Sharks in Hurghada — Are You Going to See One? (And Should You Worry?)
What sharks live in the Red Sea, where you'll actually encounter them, and the truthful — and reassuring — answer to the question every nervous beginner asks.
The straight answer
Sharks live in the Red Sea. You will probably not see one on a beginner dive in Hurghada, and if you do, it will be completely uninterested in you. The Red Sea is one of the safest dive destinations in the world, and shark incidents involving certified divers on guided dives are extraordinarily rare. In fact, you're statistically safer diving with sharks than driving to the airport to catch your flight home.
The safety statistics that matter
Of the approximately 11 million recreational scuba dives logged annually worldwide, fatal shark incidents number in single digits. Almost all of these involve fishing, spearfishing, or free diving — not recreational scuba. In Hurghada specifically, we've logged hundreds of thousands of dives with zero fatal shark incidents over the past decade. Sharks simply do not regard divers as prey. We don't look like fish, we don't smell like fish, and we certainly don't move like fish. A shark's interest in a diver typically ends the moment the shark realizes what we are.
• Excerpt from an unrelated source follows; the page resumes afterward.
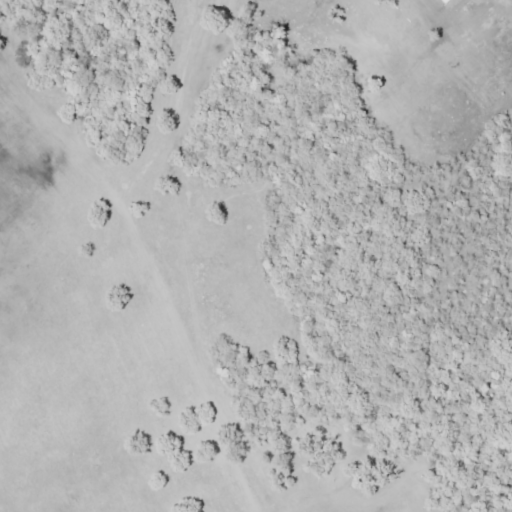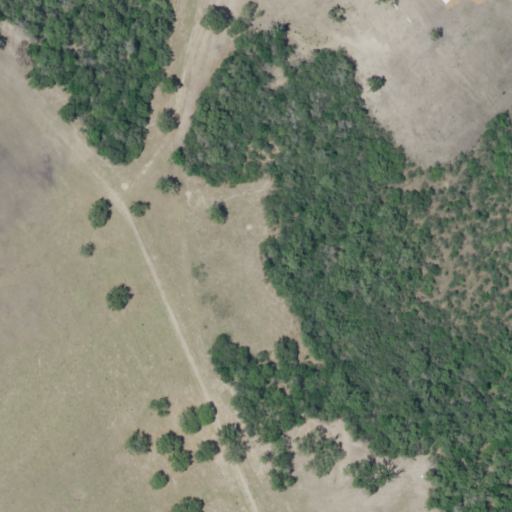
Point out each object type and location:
road: (153, 252)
What sharks live in Hurghada?
The Red Sea is home to roughly 50 shark species, but the vast majority are small, deep-dwelling, or extremely rare. In the waters around Hurghada, your realistic shark encounters are limited to a handful of species. The most common is the whitetip reef shark — a small, docile shark that grows to about 1.6 meters (5 feet 2 inches) and spends much of its day resting under overhangs and coral heads. You might also see grey reef sharks at deeper dive sites, particularly around 20-30 meters. These are slightly larger (up to 2.5 meters) and more curious, but equally uninterested in divers. Hammerheads occasionally cruise the deeper blue, but sightings are uncommon and typically fleeting.
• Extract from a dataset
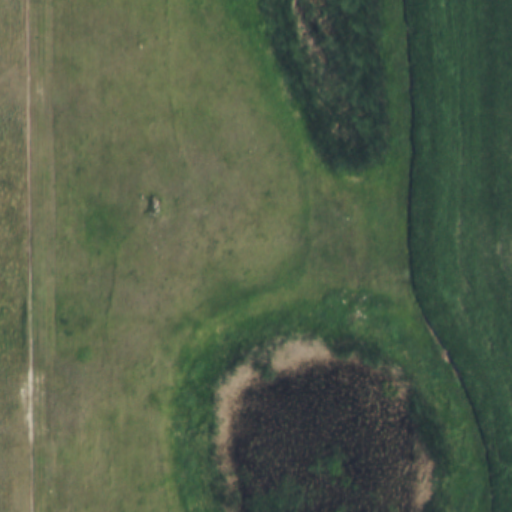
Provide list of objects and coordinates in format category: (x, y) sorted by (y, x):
road: (39, 256)
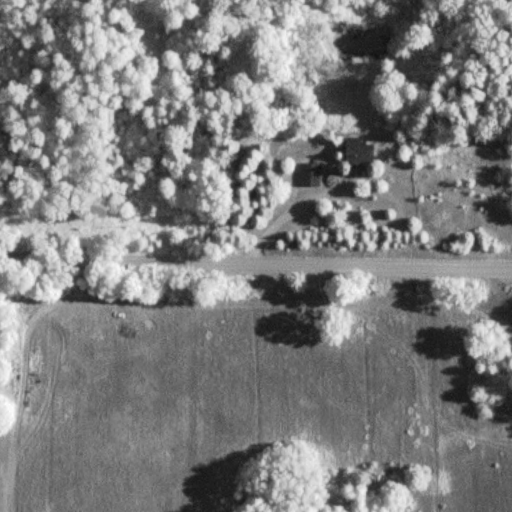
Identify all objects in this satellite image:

The sharks you won't see (unless you go looking)
The big-name sharks of the Red Sea — oceanic whitetips, tiger sharks, great hammerheads, silky sharks, threshers — are pelagic species that live in open water or far south of Hurghada. They're found at specialized liveaboard destinations like the Brothers Islands (May-June is peak season for oceanic whitetips and threshers), Daedalus Reef (famous for hammerhead schools), and Elphinstone Reef. If you're a shark enthusiast, these are world-class destinations and we run expeditions down there several times a year. But they require liveaboard trips and a higher level of diving experience.
Shark behavior: Why they're not interested in you
Sharks hunt by instinct built over millions of years of evolution. Their prey — fish — have specific movement patterns, sizes, and electrical signatures that trigger a feeding response. You, on a scuba tank, moving slowly and deliberately, emit none of these triggers. In fact, the moment you bubble-breathe or move toward a shark, it typically takes that as a signal that you're large, unfamiliar, and potentially dangerous. Sharks are not mindless eating machines; they're actually cautious and curious creatures that avoid unnecessary conflict. A whitetip reef shark will hide from you. A grey reef shark will watch you with interest but maintain distance. Aggression simply isn't a shark's default response to divers.
Why dive guides love sharks
To a professional dive guide, spotting a shark on a dive is a gift. It means the reef is healthy, thriving, and biodiverse. Sharks are an indicator species — their presence signals a functioning ecosystem. Guides will actually try to show you sharks because they're a privilege to witness, not a threat to avoid. If your guide says 'I saw a whitetip under that coral,' they're sharing something special, not warning you of danger.